Bigels as potential inks for extrusion-based 3d food printing: Effect of oleogel fraction on physical characterization and printability

Abstract

This study aimed to develop, characterize, and evaluate the three-dimensional (3D) printing performance of new food-grade bigels using different printer parameters (nozzle diameter and printing speed) and material properties (hydrogel (HG)/oleogel (OG) ratio). Two types of bigels were prepared by constant homogenization of beeswax OG with agar and xanthan gum (XG) HG (ABs), and the same OG with gelatin and XG HG (GBs) with different OG concentrations (5, 10, and 20% w/w). Bright-field micrographs confirmed the presence of an OG-in-HG system in all bigel formulations.

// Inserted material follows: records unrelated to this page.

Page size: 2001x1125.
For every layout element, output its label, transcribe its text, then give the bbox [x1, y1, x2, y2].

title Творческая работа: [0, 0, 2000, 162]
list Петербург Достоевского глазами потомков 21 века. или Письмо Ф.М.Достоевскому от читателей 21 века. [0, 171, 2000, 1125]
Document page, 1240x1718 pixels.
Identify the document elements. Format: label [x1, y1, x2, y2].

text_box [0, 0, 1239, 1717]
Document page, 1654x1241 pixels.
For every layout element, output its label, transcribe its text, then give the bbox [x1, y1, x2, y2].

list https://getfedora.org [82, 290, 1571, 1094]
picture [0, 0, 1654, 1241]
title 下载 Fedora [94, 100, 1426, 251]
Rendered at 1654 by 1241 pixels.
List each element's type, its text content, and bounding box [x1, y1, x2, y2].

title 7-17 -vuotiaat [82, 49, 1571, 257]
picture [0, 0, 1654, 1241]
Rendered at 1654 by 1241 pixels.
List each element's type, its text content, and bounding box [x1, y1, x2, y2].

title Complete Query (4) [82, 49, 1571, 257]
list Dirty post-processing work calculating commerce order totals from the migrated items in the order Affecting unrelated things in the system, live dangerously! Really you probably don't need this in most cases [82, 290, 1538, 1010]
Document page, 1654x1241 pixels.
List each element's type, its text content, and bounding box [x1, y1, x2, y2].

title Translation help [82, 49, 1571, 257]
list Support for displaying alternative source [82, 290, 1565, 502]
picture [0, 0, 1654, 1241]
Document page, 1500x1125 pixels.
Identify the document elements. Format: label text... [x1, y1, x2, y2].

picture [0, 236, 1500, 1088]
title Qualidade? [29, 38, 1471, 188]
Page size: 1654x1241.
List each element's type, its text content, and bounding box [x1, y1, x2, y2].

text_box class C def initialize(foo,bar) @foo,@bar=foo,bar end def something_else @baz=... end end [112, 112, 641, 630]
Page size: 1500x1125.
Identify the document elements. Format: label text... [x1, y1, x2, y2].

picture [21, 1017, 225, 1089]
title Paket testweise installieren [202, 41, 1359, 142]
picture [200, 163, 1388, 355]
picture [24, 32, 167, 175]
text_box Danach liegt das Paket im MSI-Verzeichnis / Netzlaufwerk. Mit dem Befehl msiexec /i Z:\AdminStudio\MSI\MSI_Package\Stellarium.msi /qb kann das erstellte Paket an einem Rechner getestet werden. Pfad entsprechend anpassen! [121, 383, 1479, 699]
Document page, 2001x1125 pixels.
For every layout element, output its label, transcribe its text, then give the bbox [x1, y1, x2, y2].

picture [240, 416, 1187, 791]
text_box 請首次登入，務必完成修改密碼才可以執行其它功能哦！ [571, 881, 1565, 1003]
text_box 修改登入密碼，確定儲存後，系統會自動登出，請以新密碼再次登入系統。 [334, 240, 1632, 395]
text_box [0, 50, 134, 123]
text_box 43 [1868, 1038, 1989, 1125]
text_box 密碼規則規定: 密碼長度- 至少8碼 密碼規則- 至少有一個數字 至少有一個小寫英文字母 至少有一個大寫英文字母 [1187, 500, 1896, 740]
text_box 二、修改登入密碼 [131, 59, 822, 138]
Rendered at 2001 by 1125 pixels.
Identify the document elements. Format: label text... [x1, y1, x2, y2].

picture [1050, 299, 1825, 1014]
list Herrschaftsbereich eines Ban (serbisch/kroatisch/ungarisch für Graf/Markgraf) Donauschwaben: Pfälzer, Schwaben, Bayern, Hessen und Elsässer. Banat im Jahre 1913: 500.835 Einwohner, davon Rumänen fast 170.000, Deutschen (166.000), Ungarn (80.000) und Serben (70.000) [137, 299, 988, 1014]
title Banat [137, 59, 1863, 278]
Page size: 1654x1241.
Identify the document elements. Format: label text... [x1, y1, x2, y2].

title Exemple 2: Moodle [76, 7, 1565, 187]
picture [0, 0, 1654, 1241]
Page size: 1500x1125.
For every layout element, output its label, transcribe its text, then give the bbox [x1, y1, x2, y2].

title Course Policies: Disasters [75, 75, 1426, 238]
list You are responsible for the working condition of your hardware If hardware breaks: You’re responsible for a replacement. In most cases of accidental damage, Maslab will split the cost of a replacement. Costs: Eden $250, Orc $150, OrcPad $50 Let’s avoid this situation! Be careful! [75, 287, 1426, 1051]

Scanning electron microscopy images showed that particles in the bigels with a higher OG concentration were better distributed and denser networks were formed. The FTIR results suggested that all bigels were formed from a physical mixture of the OG and HG phases. The rheological analyses of both bigels showed that regardless of the OG concentration, they were more solid than liquid (G′ > G″) and exhibited noticeable shear thinning, which allowed the printing of all bigels. However, the ABs with 10 and 20% OG exhibited better printing performances, with less dimensional variability, excellent surface quality, and good reproducibility. The same results were achieved for GBs with an OG concentration of 20%. The texture profile of the components printed using the ABs and GBs was dependent on the printing parameters, and the GBs presented greater values than the ABs. 3D printing of bigels has not been comprehensively studied. This study expands the development of these systems with potential in 3D food printing and generates insights for possible applications and future studies.